Sometimes, it even takes us a while to realize it is missing; I mean, how often do you stop in the middle of the nightly-family-harmony-event (dinner) to ask if the kiddo has had enough struggle in their school day? Yeah, I thought so. (Again, who in their right mind would want to invite struggle into their home?) It is much easier, and so much harmonious to just be grateful that they are doing so well in school.
So, we tend not to notice the onset of “struggle muscle atrophy”….nope, we tend to only notice once the symptoms show up. And by the time that they do show up, the symptoms are normally mixed in with tween/teen hormones and the daily angst that comes with being a pimple producing machine. At this stage, we as parents are more likely to address the “slacking” or “underachieving” as symptoms of the kid having too much freedom and too much time socializing. It is hard for us to wrap our heads around the B’s and C’s that start showing up, when that report card landscape has only held A’s before. We start to wonder who this kid is, and what did they do with our good student . None of these parental reactions are particularly helpful when dealing with a kid who up until this point has been on-point, towing the line and bringing home stellar grades.

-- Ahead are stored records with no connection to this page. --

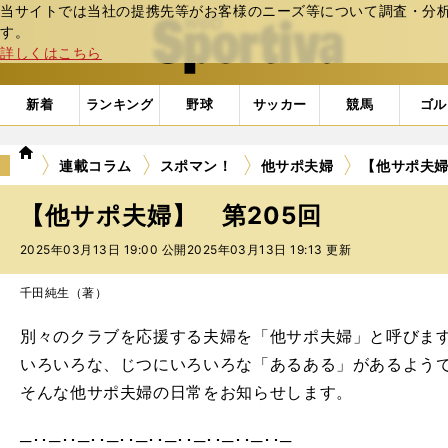
当サイトでは当社の提携先等がお客様のニーズ等について調査・分析し
web Sportiva (webスポルティーバ)
す。
詳しくはこちら
新着
ランキング
野球
サッカー
競馬
ゴル
we
連載コラム
スポマン！
他サポ夫婦
【他サポ夫婦
b
ス
【他サポ夫婦】 第205回
ポ
ル
2025年03月13日 19:00 公開
2025年03月13日 19:13 更新
テ
ィ
千田純生（著）
ー
バ
別々のクラブを応援する夫婦を「他サポ夫婦」と呼びま
いろいろな、じつにいろいろな「あるある」があるようでし
そんな他サポ夫婦の日常をお知らせします。
─･･─･･─･･─･･─･･─･･─･･─･･─･･─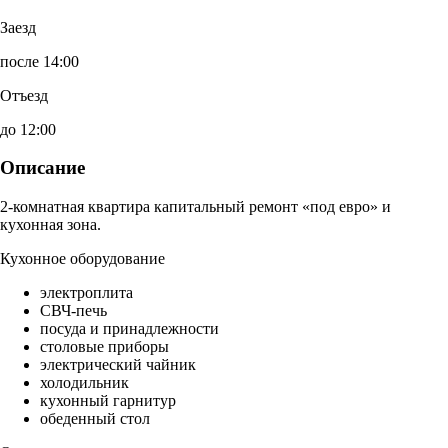
Заезд
после 14:00
Отъезд
до 12:00
Описание
2-комнатная квартира капитальный ремонт «под евро» и
кухонная зона.
Кухонное оборудование
электроплита
СВЧ-печь
посуда и принадлежности
столовые приборы
электрический чайник
холодильник
кухонный гарнитур
обеденный стол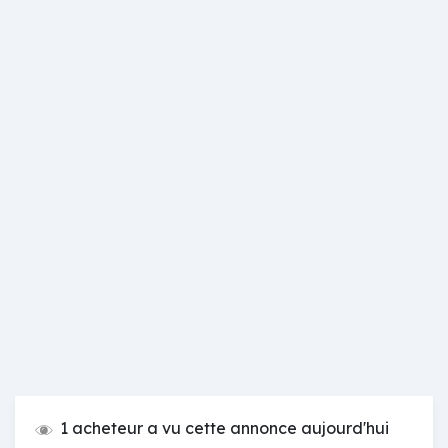
1 acheteur a vu cette annonce aujourd'hui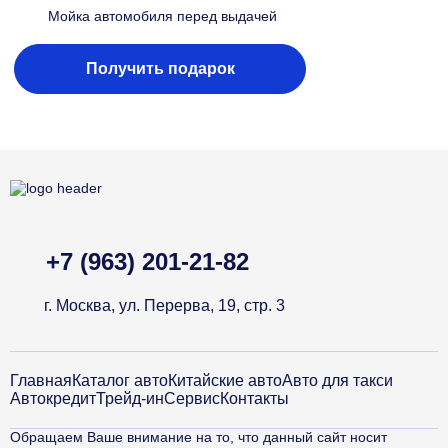
Мойка автомобиля перед выдачей
Получить подарок
+7 (963) 201-21-82
г. Москва, ул. Перерва, 19, стр. 3
Главная
Каталог авто
Китайские авто
Авто для такси
Автокредит
Трейд-ин
Сервис
Контакты
Обращаем Ваше внимание на то, что данный сайт носит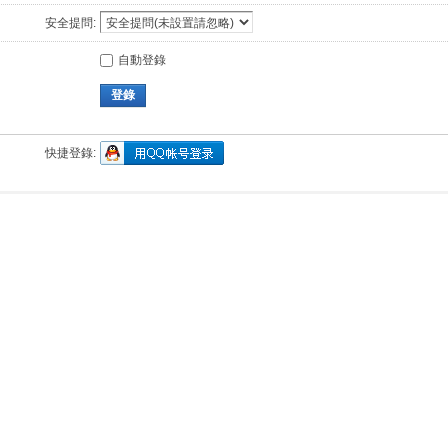
安全提問:
自動登錄
登錄
快捷登錄: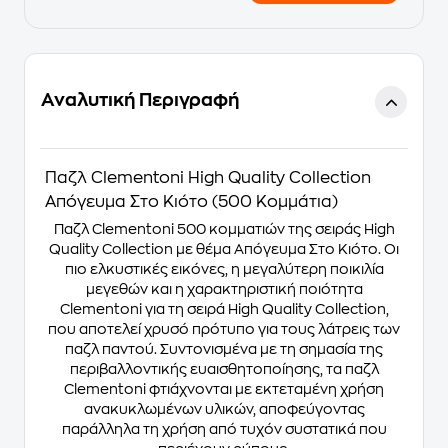
Αναλυτική Περιγραφή
Παζλ Clementoni High Quality Collection
Απόγευμα Στο Κιότο (500 Κομμάτια)
Παζλ Clementoni 500 κομματιών της σειράς High
Quality Collection με θέμα Απόγευμα Στο Κιότο. Οι
πιο ελκυστικές εικόνες, η μεγαλύτερη ποικιλία
μεγεθών και η χαρακτηριστική ποιότητα
Clementoni για τη σειρά High Quality Collection,
που αποτελεί χρυσό πρότυπο για τους λάτρεις των
παζλ παντού. Συντονισμένα με τη σημασία της
περιβαλλοντικής ευαισθητοποίησης, τα παζλ
Clementoni φτιάχνονται με εκτεταμένη χρήση
ανακυκλωμένων υλικών, αποφεύγοντας
παράλληλα τη χρήση από τυχόν συστατικά που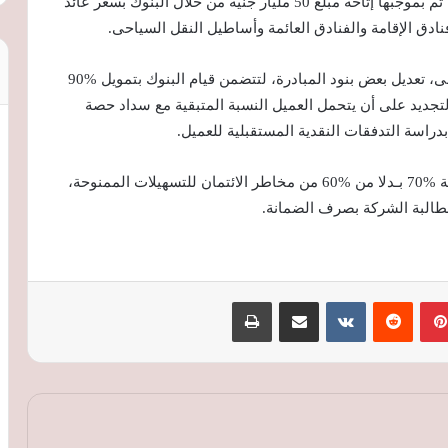
وكان البنك المركزى قد أطلق مبادرة فى 8 يناير 2020، تم بموجبها إتاحة مبلغ 50 مليار جنيه من خلال البنوك بسعر عائد
وقرر مجلس إدارة البنك المركزى المصرى، مايو الماضى، تعديل بعض بنود المبادرة، لتتضمن قيام البنوك بتمويل %90
كلفة الإحلال والتجديد على أن يتحمل العميل النسبة المتبقية مع سداد حصة
دراسة التدفقات النقدية المستقبلية للعميل.
كما قرر «المركزى» ضمان شركة مخاطر الائتمان نسـبة %70 بـدلا من %60 من مخاطر الائتمان للتسهيلات الممنوحة،
بينتيريست
‏Reddit
‏VKontakte
مشاركة عبر البريد
طباعة
أول انكماش للسيولة المحلية منذ سنوات..
هل نجح البنك المركزي في احتواء ضغوط
التضخم؟
سعر الدولار اليوم الأحد 9 أغسطس 2026..
استقرار نسبي وأعلى سعر يصل إلى 50.50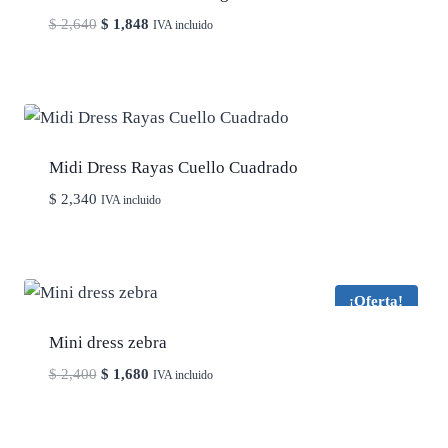
El
El
$
2,640
$
1,848
IVA incluido
precio
precio
original
actual
era:
es:
$ 2,640.
$ 1,848.
Midi Dress Rayas Cuello Cuadrado
$
2,340
IVA incluido
¡Oferta!
Mini dress zebra
El
El
$
2,400
$
1,680
IVA incluido
precio
precio
original
actual
era:
es: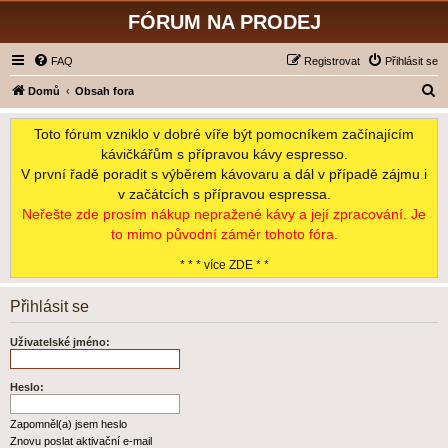
FÓRUM NA PRODEJ
FAQ
Registrovat
Přihlásit se
H
Domů
Obsah fora
l
Toto fórum vzniklo v dobré víře být pomocníkem začínajícím
e
kávičkářům s přípravou kávy espresso.
d
V první řadě poradit s výběrem kávovaru a dál v případě zájmu i
a
v začátcích s přípravou espressa.
t
Neřešte zde prosím nákup nepražené kávy a její zpracování. Je
to mimo původní záměr tohoto fóra.
* * * více ZDE * *
Přihlásit se
Uživatelské jméno:
Heslo:
Zapomněl(a) jsem heslo
Znovu poslat aktivační e-mail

Kids who haven’t had practice at struggling, can find this time in their lives very difficult, uncomfortable, and downright scary. You see, not only are we standing around scratching our heads wondering who is “this kid”, they too are wrestling with their own self-doubt. They can start wondering “what’s wrong with me”, or thinking, “I guess I’m not smart after all”. They have no clue why things aren’t coming easy anymore, and sometimes it can be easier for them to just give up. Unfortunately, many do give up, stop trying, or drop out.
Bottom line is that all kids deserve the opportunity to be exposed to academic struggle from an early age. They need to put the hours of practice in, so that they are equipped to handle the struggle on all levels as they progress through the grades.
Rant-over….and now time for a Proud Parent Moment. (I mean you knew this was all heading somewhere right?)
At the age of 10.5, my kid just EARNED her very first B. This B at 81.8% is the one grade/accomplishment that far surpasses every single A or A+ she has ever received. (you see that?…you see what I did there?)
Yep, she EARNED a B with hard work, struggle, and determination. And get this…she actually learned new material.
She was skipping with delight and squealing with pride as she bounced out of her classroom to say that her Mandarin Chinese teacher posted her final grade, and she got a B!
I hope this is just the first of many B’s. Bring on the struggle!